Except for the soloists and the drums I did everything on a keyboard. Which is funny because I still can’t properly play a keyboard, I wouldn’t perform with it. I would think of guitar spacing and then visualize it on the board. Usually I would take a few bars at a time, listen to it, figure out where it was on the piano, practice it, so I could play that one section, record, and then do the next part. 
It goes hand in hand with what I was doing on the last record, On Earth. Where I was exploring that approach with a Devo like backing, with the orchestration. I was working on this record at the same time as that one. I am much happier with the production on this one, my buddy Doug over at Jamdek mastered it.

Any release plans?

KA: The show is going to be interesting because I think it’s going to be a quartet. A live band version, playing the songs in more of a jazz setting. At Bernice’s in Bridgeport on January 10th. We’re actually going to do a jazz set and then a rock set back to back.

Any plans on releasing any of the other records you have in 2020?

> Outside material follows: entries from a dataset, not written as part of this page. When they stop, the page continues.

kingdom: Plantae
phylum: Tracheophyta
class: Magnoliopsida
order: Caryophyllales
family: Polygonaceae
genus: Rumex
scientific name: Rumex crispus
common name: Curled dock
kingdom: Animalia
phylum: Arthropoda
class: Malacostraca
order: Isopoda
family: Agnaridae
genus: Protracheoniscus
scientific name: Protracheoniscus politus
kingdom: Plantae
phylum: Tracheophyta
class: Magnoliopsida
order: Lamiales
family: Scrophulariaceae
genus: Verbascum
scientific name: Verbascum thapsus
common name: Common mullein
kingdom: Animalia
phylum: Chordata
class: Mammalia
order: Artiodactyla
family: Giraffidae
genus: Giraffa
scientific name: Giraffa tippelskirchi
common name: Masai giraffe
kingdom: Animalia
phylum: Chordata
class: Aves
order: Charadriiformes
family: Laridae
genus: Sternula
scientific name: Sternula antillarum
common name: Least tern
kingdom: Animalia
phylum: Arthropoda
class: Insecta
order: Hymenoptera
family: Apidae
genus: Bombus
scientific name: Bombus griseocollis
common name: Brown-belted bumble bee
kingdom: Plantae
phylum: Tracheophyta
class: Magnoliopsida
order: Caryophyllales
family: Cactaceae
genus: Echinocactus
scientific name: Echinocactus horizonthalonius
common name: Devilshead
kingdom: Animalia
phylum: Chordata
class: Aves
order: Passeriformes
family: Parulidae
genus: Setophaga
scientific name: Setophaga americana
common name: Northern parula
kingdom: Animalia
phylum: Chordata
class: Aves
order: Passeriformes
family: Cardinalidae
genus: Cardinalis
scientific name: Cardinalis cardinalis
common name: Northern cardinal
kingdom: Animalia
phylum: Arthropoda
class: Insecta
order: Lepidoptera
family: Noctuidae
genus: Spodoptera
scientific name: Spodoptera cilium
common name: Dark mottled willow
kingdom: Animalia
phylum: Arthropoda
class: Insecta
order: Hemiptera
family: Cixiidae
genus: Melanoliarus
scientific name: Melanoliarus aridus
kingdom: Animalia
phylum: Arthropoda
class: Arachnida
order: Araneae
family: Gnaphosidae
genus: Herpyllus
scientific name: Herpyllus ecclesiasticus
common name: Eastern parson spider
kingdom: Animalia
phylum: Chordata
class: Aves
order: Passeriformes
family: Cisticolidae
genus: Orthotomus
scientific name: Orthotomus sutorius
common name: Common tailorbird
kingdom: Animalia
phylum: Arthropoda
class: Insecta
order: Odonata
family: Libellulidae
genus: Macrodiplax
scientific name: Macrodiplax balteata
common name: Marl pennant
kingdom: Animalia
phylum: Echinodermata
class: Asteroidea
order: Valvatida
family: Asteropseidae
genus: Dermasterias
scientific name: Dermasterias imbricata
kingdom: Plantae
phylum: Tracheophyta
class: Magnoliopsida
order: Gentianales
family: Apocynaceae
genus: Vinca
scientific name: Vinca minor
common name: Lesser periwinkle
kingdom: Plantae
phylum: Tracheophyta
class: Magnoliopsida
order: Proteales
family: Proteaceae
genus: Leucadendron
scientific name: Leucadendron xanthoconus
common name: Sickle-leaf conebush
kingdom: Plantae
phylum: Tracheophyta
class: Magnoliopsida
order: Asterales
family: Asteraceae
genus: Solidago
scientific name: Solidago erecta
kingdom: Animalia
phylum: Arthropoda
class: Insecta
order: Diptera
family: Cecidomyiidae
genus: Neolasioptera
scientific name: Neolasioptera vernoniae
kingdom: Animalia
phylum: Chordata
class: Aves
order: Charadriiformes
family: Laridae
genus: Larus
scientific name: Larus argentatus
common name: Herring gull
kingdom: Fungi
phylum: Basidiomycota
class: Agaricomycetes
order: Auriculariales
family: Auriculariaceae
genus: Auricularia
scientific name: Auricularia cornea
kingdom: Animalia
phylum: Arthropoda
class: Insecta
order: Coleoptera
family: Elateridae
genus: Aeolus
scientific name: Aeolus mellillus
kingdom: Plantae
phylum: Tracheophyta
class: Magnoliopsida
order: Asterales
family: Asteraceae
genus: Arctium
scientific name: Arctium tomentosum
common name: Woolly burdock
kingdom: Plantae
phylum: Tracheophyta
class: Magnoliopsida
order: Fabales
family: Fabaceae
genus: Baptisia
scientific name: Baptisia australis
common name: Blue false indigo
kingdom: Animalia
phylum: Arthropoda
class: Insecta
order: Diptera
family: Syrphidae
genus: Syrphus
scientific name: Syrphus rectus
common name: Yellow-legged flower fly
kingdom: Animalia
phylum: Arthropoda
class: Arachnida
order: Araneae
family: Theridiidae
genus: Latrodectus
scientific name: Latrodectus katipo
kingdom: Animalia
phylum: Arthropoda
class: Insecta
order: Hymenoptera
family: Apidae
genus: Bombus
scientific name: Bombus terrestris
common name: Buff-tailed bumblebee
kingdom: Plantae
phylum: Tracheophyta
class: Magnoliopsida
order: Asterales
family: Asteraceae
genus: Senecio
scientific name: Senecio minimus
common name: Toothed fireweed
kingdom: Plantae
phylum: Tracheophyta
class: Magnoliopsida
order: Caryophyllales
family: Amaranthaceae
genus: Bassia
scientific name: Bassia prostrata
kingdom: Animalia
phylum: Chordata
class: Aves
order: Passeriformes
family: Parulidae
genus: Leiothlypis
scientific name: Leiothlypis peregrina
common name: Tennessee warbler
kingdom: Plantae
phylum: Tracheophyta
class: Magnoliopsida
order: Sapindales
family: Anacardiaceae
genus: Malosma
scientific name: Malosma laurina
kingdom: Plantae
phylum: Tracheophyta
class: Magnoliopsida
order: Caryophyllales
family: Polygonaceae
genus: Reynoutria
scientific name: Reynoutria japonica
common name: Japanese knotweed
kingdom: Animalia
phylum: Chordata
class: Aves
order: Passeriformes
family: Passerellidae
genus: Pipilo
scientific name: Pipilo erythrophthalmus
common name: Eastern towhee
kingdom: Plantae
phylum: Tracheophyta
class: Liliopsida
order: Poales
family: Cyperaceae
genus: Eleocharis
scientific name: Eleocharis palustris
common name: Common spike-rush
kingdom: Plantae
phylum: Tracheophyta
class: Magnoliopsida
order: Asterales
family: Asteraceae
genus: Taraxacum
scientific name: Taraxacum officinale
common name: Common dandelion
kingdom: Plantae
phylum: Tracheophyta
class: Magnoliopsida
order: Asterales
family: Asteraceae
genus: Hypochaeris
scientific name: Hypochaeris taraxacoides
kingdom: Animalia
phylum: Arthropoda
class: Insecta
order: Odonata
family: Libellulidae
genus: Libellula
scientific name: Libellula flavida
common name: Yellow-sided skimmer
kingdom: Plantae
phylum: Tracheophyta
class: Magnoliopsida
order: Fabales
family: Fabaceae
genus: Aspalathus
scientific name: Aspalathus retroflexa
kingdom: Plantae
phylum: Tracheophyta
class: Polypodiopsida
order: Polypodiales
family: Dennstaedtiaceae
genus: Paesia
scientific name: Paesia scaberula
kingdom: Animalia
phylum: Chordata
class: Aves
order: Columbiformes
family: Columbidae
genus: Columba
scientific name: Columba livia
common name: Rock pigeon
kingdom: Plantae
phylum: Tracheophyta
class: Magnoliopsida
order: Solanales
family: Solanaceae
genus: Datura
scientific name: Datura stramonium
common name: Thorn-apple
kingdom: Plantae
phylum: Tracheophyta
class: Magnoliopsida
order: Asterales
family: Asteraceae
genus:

KA: The one that I just finished is called Wilty Pleasures. It’s also a heavy synth arranged one, but it’s really 80s. It doesn’t really sound like Tears For Fears but that might have been where I started aesthetic wise. It’s almost like this record but not instrumental, using a lot of jazz chords. I think it’s a really hot record so I’m trying to figure out a capricious way of realising it. I’m much better at recording albums than releasing them. 
This one is through Midwest Action. They do a lot, but everyone has to be doing a bunch to make sure it works. 

That’s the game.

KA: And the thing this record is really about is listening, and the way that music can help you appreciate. But really it applies to everything. Listening to people talk, listening to silence. Music is a good way to get into it but we spend so much time talking and with noise and chatter. Even if you have music on, are you actually listening to it? One of the bigger things about music, when you talk about what is going on with music, is it’s listening first. That’s kind of the message that I wanted to implicitly weave into the record. How to apply listening when you're not listening to music. Music is maybe a way to wake you up to the idea of actually listening to something. When you put on Stravinsky, or Ellington, or Coltrane and you may space out, did you actually listen to what that person said musically or was there something else going on in your mind. Because every day is a challenge with that. With music you can open that up to what it means to be in a state where you are constantly listening, even when you’re talking you’re still listening. In any art you have to be listening. If you’re a painter you have to listen. It’s a state of receptiveness. It’s so easy, in an instant, to lose it.

Anything else to add?

KA: Look for a lot more to be coming. I keep thinking that hypothetically, one of these days, I’ll have settled on a sound. In one aspect, in the back of my mind, I would like to one day bring it together like a gourmet meal where you have all these flavors come together to create one whole. That can be done, where there is that middle ground where you are simultaneously rocking with that improvisational element but also that underlying relatable tune. That’s the goal. Sometimes I think I get there, that’s the dream.